Non-stationary Gaussian Processes

7.10.2. Non-stationary Gaussian Processes

Length scale and other kernel parameters have a large influence on the resulting \(\mathcal{GP}\) model. For example, if the lengthscale is too large, the resulting model may underfit the data, smoothing out important characteristics. Similarly, a too small lengthscale will lead to overfitting data points, generating peaks around them. MLE or MAP approaches seek to find a good trade-off between under- and overfitting.

However, a global treatment of the length scale and other kernel parameters may be too limiting. Some functions may depict locally different structures, where the optimal length scale in one region is not equal to the optimal length scale in another. If we use MLE in this case, we would get a weighted average of these optimal values, where the weights depend on the number of data points in the corresponding subregion.

Non-stationary \(\mathcal{GP}\) were proposed to tackle this problem, where \(q\in\mathbb{N}\) kernel parameters \(\theta \in \mathbb{R}^q\) are replaced with continous functions \(\theta_{x}: \mathbb{R}^n \rightarrow \mathbb{R}^q\) which depend on the input coordinates \(x \in \mathbb{R}^n\) of the \(\mathcal{GP}\) prediction. In the following, we only consider isotropic \(\mathcal{GP}\) for ease of notation but the results can be trivially extended to anisotropic \(\mathcal{GP}\).

Point estimates of local smoothness were used in [2], where a further \(\mathcal{GP}_l\) is deployed to predict the log-length scales \(l_i \in \mathbb{R}\), such that \(l_i =\mathrm{exp}(f_\theta(x_i))\) to impose positivity, where \(f_\theta\) is the mean prediction of \(\mathcal{GP}_l\) at point \(x_i\). In addition, the authors proposed to use a modified version of the squared exponential kernel for the first level \(\mathcal{GP}\)

\[ k(x_i, x_j) = \sigma^2 \sqrt{l_i l_j} \cdot \sqrt{\frac{2}{l_i^2 + l_j^2}} \cdot \mathrm{exp}\left(-2 \frac{\left(x_i - x_j\right)^2}{l_i^2 + l_j^2}\right) \]

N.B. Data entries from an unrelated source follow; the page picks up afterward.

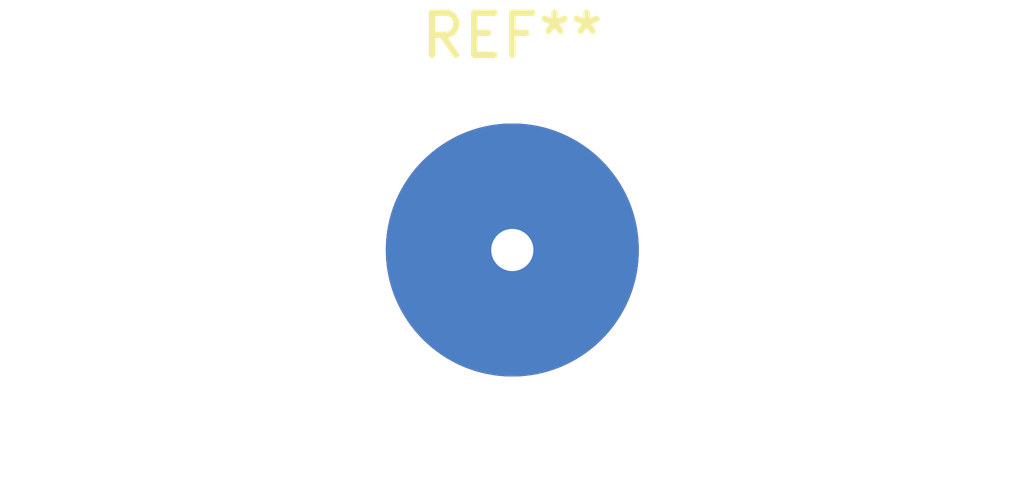
<source format=kicad_pcb>
(kicad_pcb (version 20171130) (host pcbnew "(5.1.4)-1")

  (general
    (thickness 1.6)
    (drawings 0)
    (tracks 0)
    (zones 0)
    (modules 1)
    (nets 1)
  )

  (page A4)
  (layers
    (0 F.Cu signal)
    (31 B.Cu signal)
    (32 B.Adhes user)
    (33 F.Adhes user)
    (34 B.Paste user)
    (35 F.Paste user)
    (36 B.SilkS user)
    (37 F.SilkS user)
    (38 B.Mask user)
    (39 F.Mask user)
    (40 Dwgs.User user)
    (41 Cmts.User user)
    (42 Eco1.User user)
    (43 Eco2.User user)
    (44 Edge.Cuts user)
    (45 Margin user)
    (46 B.CrtYd user)
    (47 F.CrtYd user)
    (48 B.Fab user)
    (49 F.Fab user)
  )

  (setup
    (last_trace_width 0.25)
    (trace_clearance 0.2)
    (zone_clearance 0.508)
    (zone_45_only no)
    (trace_min 0.2)
    (via_size 0.8)
    (via_drill 0.4)
    (via_min_size 0.4)
    (via_min_drill 0.3)
    (uvia_size 0.3)
    (uvia_drill 0.1)
    (uvias_allowed no)
    (uvia_min_size 0.2)
    (uvia_min_drill 0.1)
    (edge_width 0.05)
    (segment_width 0.2)
    (pcb_text_width 0.3)
    (pcb_text_size 1.5 1.5)
    (mod_edge_width 0.12)
    (mod_text_size 1 1)
    (mod_text_width 0.15)
    (pad_size 5.99948 5.99948)
    (pad_drill 1)
    (pad_to_mask_clearance 0.051)
    (solder_mask_min_width 0.25)
    (aux_axis_origin 0 0)
    (visible_elements FFFFFF7F)
    (pcbplotparams
      (layerselection 0x00000_7fffffff)
      (usegerberextensions false)
      (usegerberattributes false)
      (usegerberadvancedattributes false)
      (creategerberjobfile false)
      (excludeedgelayer true)
      (linewidth 0.100000)
      (plotframeref false)
      (viasonmask false)
      (mode 1)
      (useauxorigin false)
      (hpglpennumber 1)
      (hpglpenspeed 20)
      (hpglpendiameter 15.000000)
      (psnegative false)
      (psa4output false)
      (plotreference true)
      (plotvalue true)
      (plotinvisibletext false)
      (padsonsilk false)
      (subtractmaskfromsilk false)
      (outputformat 1)
      (mirror false)
      (drillshape 0)
      (scaleselection 1)
      (outputdirectory ""))
  )

  (net 0 "")

  (net_class Default "Это класс цепей по умолчанию."
    (clearance 0.2)
    (trace_width 0.25)
    (via_dia 0.8)
    (via_drill 0.4)
    (uvia_dia 0.3)
    (uvia_drill 0.1)
  )

  (module Connector_Wire:SolderWirePad_1x01_Drill2.5mm (layer F.Cu) (tedit 6501B7D4) (tstamp 65020960)
    (at 74.93 45.72)
    (descr "Wire solder connection")
    (tags connector)
    (attr virtual)
    (fp_text reference REF** (at 0 -5.08) (layer F.SilkS)
      (effects (font (size 1 1) (thickness 0.15)))
    )
    (fp_text value SolderWirePad_1x01_Drill2.5mm (at 0 5.08) (layer F.Fab)
      (effects (font (size 1 1) (thickness 0.15)))
    )
    (fp_line (start 3.5 3.5) (end -3.5 3.5) (layer F.CrtYd) (width 0.05))
    (fp_line (start 3.5 3.5) (end 3.5 -3.5) (layer F.CrtYd) (width 0.05))
    (fp_line (start -3.5 -3.5) (end -3.5 3.5) (layer F.CrtYd) (width 0.05))
    (fp_line (start -3.5 -3.5) (end 3.5 -3.5) (layer F.CrtYd) (width 0.05))
    (fp_text user %R (at 0 0) (layer F.Fab)
      (effects (font (size 1 1) (thickness 0.15)))
    )
    (pad 1 thru_hole circle (at 0 0) (size 5.99948 5.99948) (drill 1) (layers *.Cu *.Mask))
  )

)

</source>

which results from averaging two local covariance matrices \(\Sigma_i\) and \(\Sigma_j\) of the correspoding \(\mathcal{GP}\) with length scales \(l_i\) and \(l_j\). Authors propose to use the posterior likelihood for training

\[ \mathrm{log} \, p(l | y, X, \theta) = \mathrm{log} \, p(y|X, exp(l), \theta_y) + \mathrm{log} \, p(l|X,l_l, X_l, \theta_l) + const. \]

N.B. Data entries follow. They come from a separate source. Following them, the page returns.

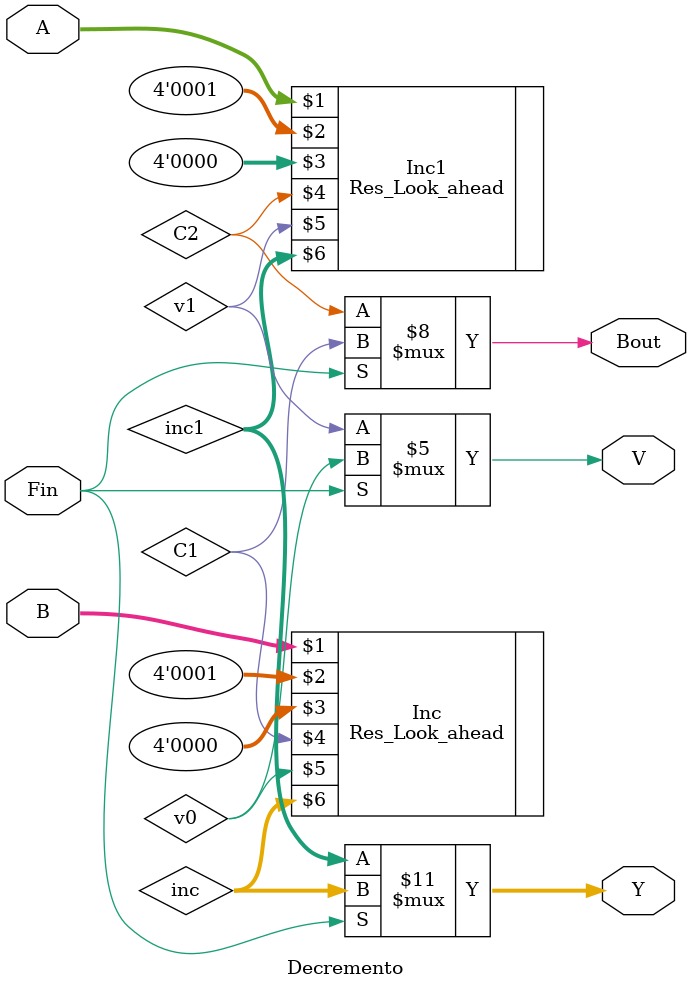
<source format=v>
module Decremento (A, B, Bout, Fin, V, Y);
    parameter B_W = 4;
    input wire Fin;
    output reg Bout;
    input wire [B_W-1:0] A, B;
    output reg [B_W-1:0] Y;
    output reg V;
    wire v0,v1, C1, C2;
    wire [B_W-1:0] inc;
    wire [B_W-1:0] inc1;
	
	Res_Look_ahead  #(.B_W(B_W)) Inc (B, 4'b0001, 4'b0000, C1,v0, inc);
	
	Res_Look_ahead  #(.B_W(B_W)) Inc1 (A, 4'b0001, 4'b0000, C2, v1, inc1);
	

    always @ (*) begin

	if(Fin)
    	Y<= inc;
    	
    	
	else
	Y<= inc1;
	
	
    end
  always @ (*) begin

	if(Fin)
    	Bout=C1;
    	
    	
	else
	Bout=C2;
	
	
    end
       always @ (*) begin
	if(Fin)
    	V=v0;
    	
    	
	else
	V=v1;
	
	
    end
endmodule




</source>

where \(X \in \mathbb{R}^{m, n}, y \in \mathbb{R}^m\) represent the \(m\) training samples, \(\theta_y\) are the further parameters of \(\mathcal{GP}\), \(X_l\), \(l_l\) and \(\theta_l\) represent the support points, the length scale and further parameters of \(\mathcal{GP}_l\) respectively. Other kernel parameters \(\theta_y, \theta_l\) such as the variances \(\sigma, \sigma_l\) of the kernels as well as the noise variance \(\sigma_n\) are obtained in an outer optimization loop, where the length scale parameters \(l, l_l\) were fixed.

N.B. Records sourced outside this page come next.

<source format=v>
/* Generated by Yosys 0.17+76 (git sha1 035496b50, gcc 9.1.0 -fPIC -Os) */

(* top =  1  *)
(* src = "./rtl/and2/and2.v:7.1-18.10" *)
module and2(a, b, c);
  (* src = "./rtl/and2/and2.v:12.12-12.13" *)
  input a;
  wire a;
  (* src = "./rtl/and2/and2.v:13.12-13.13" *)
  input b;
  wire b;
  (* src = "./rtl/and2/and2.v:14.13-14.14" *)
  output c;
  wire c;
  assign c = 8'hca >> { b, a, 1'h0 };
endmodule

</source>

Deep Gaussian covariance networks, a more general non-stationary \(\mathcal{GP}\) is proposed in [1]. In this work, the authors propose to use a deep neural network (DNN) to approximate the length scales. Moreover, they also propose to learn a non-stationary noise variance \(\sigma_{\mathrm{noise}}^2\) using a DNN to handle data sets, where the amount of noise varies in different regions (i.e. heteroscedastic instead of homoscedastic noise). Moreover, instead of restricting to a squared exponential kernel, they propose to reparametrize the existing kernels using two length scales \(l_i, l_j\). For squared exponential kernel, this would look like

\[ k(x_i, x_j) = \sigma^2 \mathrm{exp} \left( -\frac{1}{2} \left(\frac{x_i}{l_i} - \frac{x_j}{l_j}\right)^2 \right) \]

For the training, the weights of the DNN have to be obtained. Authors use the MLE of the stationary \(\mathcal{GP}\) as the loss function. Using backpropagation, the gradients of the weights wrt. the MLE are computed and the optimal weights are obtained through optimization.

1

Kevin Cremanns, Dirk Roos, Stefan Reh, and Sebastian Münstermann. Probabilistic machine learning for pattern recognition and design exploration. PhD thesis, RWTH Aachen, 2021.

2

Christian Plagemann, Kristian Kersting, and Wolfram Burgard. Nonstationary Gaussian process regression using point estimates of local smoothness. In ECML/PKDD. 2008.